→ **Document excerpt**:
···

On Slack I’ve recently asked some question regarding the automated import. I’m moving these questions here for discussion:

  • I’ve had some thinking about the configuration file we’ve discussed, which will configure how FOLIO behaves with the automated import. I don’t know what will be the distribution and installation method of FOLIO when actually released, but with the current Vagrant VM images it seems difficult to me to edit configuration files. I think it would be still a better way to create a configuration page for the user import in the Settings app, and you can setup the import there. What do you think?

  • I was also thinking about importing through an API call you’ve mentioned in the end. My proposed method works by polling the file system, so it’s basically a pull method. But actually an API based push import is not a bad idea either. From my past experience push can be more real-time and can avoid the creation of temporary files. Also with a good API design the caller can be notified instantly about issues. It’s also easier to support some kind of client application controlled transaction. However the SIS conversion script/tool have to be a little bit more complex and handle some of the additional tasks of the API calling. Which of the two import methods would support your needs better?

···

→ **Material provided**:
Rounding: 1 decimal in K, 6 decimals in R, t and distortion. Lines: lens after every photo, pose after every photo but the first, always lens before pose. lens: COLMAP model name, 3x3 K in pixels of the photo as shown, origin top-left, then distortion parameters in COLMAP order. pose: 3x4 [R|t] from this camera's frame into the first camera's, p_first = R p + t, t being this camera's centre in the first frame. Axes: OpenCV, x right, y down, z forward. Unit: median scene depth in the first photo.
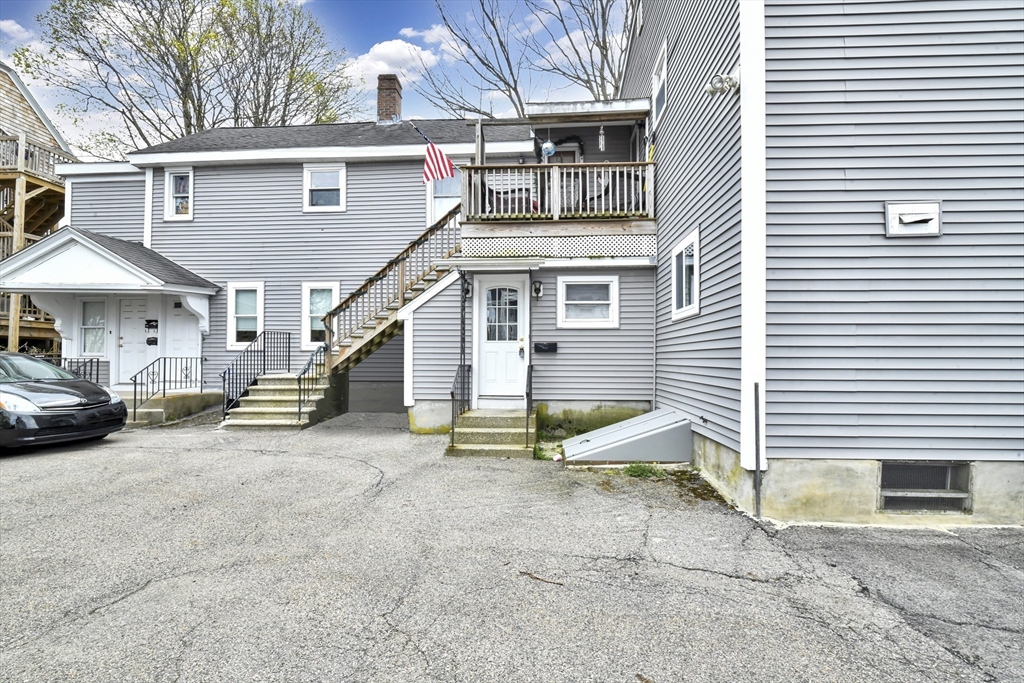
lens RADIAL K [[449.9, 0, 526.9], [0, 449.9, 338.7], [0, 0, 1]] dist [-0.010248, 0.001381]
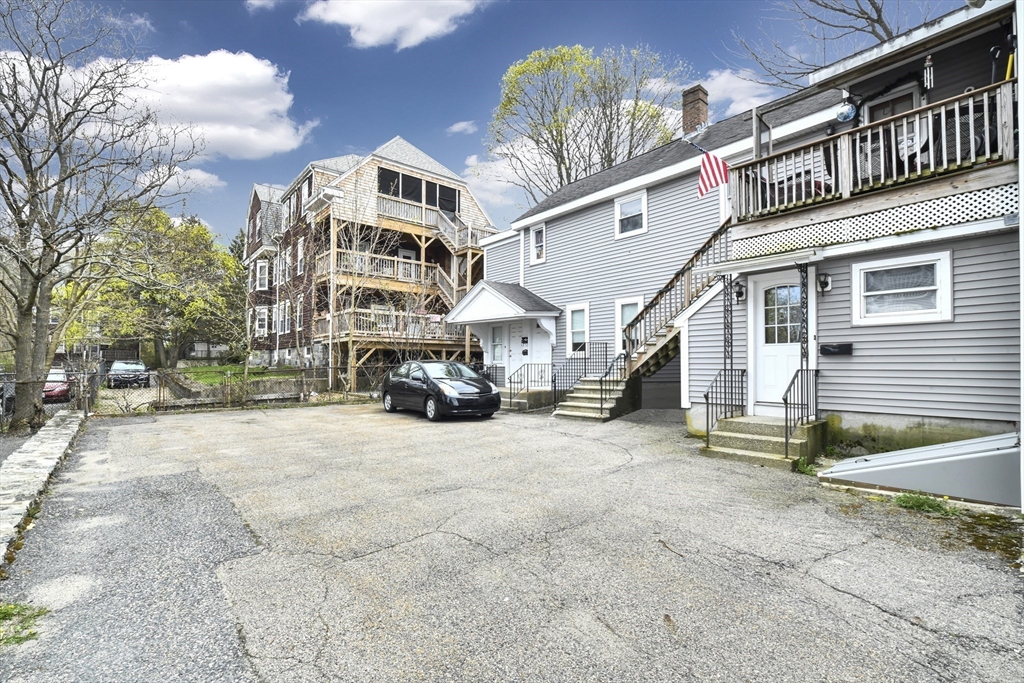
lens RADIAL K [[459.4, 0, 509.2], [0, 459.4, 331.6], [0, 0, 1]] dist [-0.009105, 0.001323]
pose [[0.691141, -0.055114, -0.720615, 0.232461], [0.033974, 0.998463, -0.043780, 0.002705], [0.721921, 0.005776, 0.691951, -0.050065]]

···

→ **Tasks to carry out**:
[1] Print the part of the automated import post that begins at the words "On Slack I’ve" and stops after "do you think?".
[2] In the automated import post, how does the writer's proposed import method work?
[3] Translate this sentence from the automated import post into Spanish: "Which of the two import methods would support your needs better?"
The data above comes from a separate source.

→ **Solutions to the problems**:
[1]
On Slack I’ve recently asked some question regarding the automated import. I’m moving these questions here for discussion:

  • I’ve had some thinking about the configuration file we’ve discussed, which will configure how FOLIO behaves with the automated import. I don’t know what will be the distribution and installation method of FOLIO when actually released, but with the current Vagrant VM images it seems difficult to me to edit configuration files. I think it would be still a better way to create a configuration page for the user import in the Settings app, and you can setup the import there. What do you think?

[2] It polls the file system, so it is basically a pull method.

[3] ¿Cuál de los dos métodos de importación se ajustaría mejor a sus necesidades?